Required action: Copy every line below exactly.

Given records Start Marker

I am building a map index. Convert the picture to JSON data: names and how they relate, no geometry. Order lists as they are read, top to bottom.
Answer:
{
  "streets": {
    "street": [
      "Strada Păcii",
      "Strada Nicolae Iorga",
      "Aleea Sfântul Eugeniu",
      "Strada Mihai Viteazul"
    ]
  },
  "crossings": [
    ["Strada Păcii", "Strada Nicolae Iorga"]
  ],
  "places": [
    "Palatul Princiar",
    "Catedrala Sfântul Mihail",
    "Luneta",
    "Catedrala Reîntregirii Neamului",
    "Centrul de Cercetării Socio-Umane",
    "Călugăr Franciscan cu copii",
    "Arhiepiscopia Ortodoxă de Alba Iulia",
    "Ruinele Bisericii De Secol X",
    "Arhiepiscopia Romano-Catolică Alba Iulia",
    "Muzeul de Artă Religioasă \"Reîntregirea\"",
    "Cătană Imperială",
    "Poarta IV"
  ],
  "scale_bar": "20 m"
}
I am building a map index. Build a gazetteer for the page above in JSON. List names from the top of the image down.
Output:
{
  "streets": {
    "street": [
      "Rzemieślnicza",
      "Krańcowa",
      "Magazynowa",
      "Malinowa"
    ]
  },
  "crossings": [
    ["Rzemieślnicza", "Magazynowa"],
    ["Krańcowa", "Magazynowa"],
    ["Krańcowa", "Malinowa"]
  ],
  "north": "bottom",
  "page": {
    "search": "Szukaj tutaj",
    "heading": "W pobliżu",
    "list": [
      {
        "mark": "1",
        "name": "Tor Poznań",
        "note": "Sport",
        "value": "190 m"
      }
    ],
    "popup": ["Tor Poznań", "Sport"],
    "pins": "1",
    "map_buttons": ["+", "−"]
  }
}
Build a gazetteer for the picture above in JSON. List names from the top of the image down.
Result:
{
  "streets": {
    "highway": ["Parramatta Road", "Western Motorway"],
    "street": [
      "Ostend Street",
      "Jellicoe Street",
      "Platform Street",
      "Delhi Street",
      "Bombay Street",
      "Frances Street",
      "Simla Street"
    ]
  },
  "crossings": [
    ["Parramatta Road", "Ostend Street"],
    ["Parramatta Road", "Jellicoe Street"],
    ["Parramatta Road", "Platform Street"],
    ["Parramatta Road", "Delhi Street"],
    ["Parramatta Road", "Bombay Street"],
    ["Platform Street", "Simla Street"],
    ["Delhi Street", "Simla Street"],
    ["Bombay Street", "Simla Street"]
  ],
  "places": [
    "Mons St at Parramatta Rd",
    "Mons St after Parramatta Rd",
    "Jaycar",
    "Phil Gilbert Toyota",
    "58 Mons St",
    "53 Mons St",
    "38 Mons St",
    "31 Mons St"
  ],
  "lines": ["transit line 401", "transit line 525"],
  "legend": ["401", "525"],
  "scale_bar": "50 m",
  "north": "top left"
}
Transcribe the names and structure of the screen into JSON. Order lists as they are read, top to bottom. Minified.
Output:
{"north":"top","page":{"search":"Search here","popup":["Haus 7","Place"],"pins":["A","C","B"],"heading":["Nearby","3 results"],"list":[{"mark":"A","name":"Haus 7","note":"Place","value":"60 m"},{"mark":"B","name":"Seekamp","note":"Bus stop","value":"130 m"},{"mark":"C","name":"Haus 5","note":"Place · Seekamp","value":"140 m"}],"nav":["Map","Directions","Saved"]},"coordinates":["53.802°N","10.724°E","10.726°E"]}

Given records End Marker

Exercise result:
I am building a map index. Convert the picture to JSON data: names and how they relate, no geometry. Order lists as they are read, top to bottom.
Answer:
{
  "streets": {
    "street": [
      "Strada Păcii",
      "Strada Nicolae Iorga",
      "Aleea Sfântul Eugeniu",
      "Strada Mihai Viteazul"
    ]
  },
  "crossings": [
    ["Strada Păcii", "Strada Nicolae Iorga"]
  ],
  "places": [
    "Palatul Princiar",
    "Catedrala Sfântul Mihail",
    "Luneta",
    "Catedrala Reîntregirii Neamului",
    "Centrul de Cercetării Socio-Umane",
    "Călugăr Franciscan cu copii",
    "Arhiepiscopia Ortodoxă de Alba Iulia",
    "Ruinele Bisericii De Secol X",
    "Arhiepiscopia Romano-Catolică Alba Iulia",
    "Muzeul de Artă Religioasă \"Reîntregirea\"",
    "Cătană Imperială",
    "Poarta IV"
  ],
  "scale_bar": "20 m"
}
I am building a map index. Build a gazetteer for the page above in JSON. List names from the top of the image down.
Output:
{
  "streets": {
    "street": [
      "Rzemieślnicza",
      "Krańcowa",
      "Magazynowa",
      "Malinowa"
    ]
  },
  "crossings": [
    ["Rzemieślnicza", "Magazynowa"],
    ["Krańcowa", "Magazynowa"],
    ["Krańcowa", "Malinowa"]
  ],
  "north": "bottom",
  "page": {
    "search": "Szukaj tutaj",
    "heading": "W pobliżu",
    "list": [
      {
        "mark": "1",
        "name": "Tor Poznań",
        "note": "Sport",
        "value": "190 m"
      }
    ],
    "popup": ["Tor Poznań", "Sport"],
    "pins": "1",
    "map_buttons": ["+", "−"]
  }
}
Build a gazetteer for the picture above in JSON. List names from the top of the image down.
Result:
{
  "streets": {
    "highway": ["Parramatta Road", "Western Motorway"],
    "street": [
      "Ostend Street",
      "Jellicoe Street",
      "Platform Street",
      "Delhi Street",
      "Bombay Street",
      "Frances Street",
      "Simla Street"
    ]
  },
  "crossings": [
    ["Parramatta Road", "Ostend Street"],
    ["Parramatta Road", "Jellicoe Street"],
    ["Parramatta Road", "Platform Street"],
    ["Parramatta Road", "Delhi Street"],
    ["Parramatta Road", "Bombay Street"],
    ["Platform Street", "Simla Street"],
    ["Delhi Street", "Simla Street"],
    ["Bombay Street", "Simla Street"]
  ],
  "places": [
    "Mons St at Parramatta Rd",
    "Mons St after Parramatta Rd",
    "Jaycar",
    "Phil Gilbert Toyota",
    "58 Mons St",
    "53 Mons St",
    "38 Mons St",
    "31 Mons St"
  ],
  "lines": ["transit line 401", "transit line 525"],
  "legend": ["401", "525"],
  "scale_bar": "50 m",
  "north": "top left"
}
Transcribe the names and structure of the screen into JSON. Order lists as they are read, top to bottom. Minified.
Output:
{"north":"top","page":{"search":"Search here","popup":["Haus 7","Place"],"pins":["A","C","B"],"heading":["Nearby","3 results"],"list":[{"mark":"A","name":"Haus 7","note":"Place","value":"60 m"},{"mark":"B","name":"Seekamp","note":"Bus stop","value":"130 m"},{"mark":"C","name":"Haus 5","note":"Place · Seekamp","value":"140 m"}],"nav":["Map","Directions","Saved"]},"coordinates":["53.802°N","10.724°E","10.726°E"]}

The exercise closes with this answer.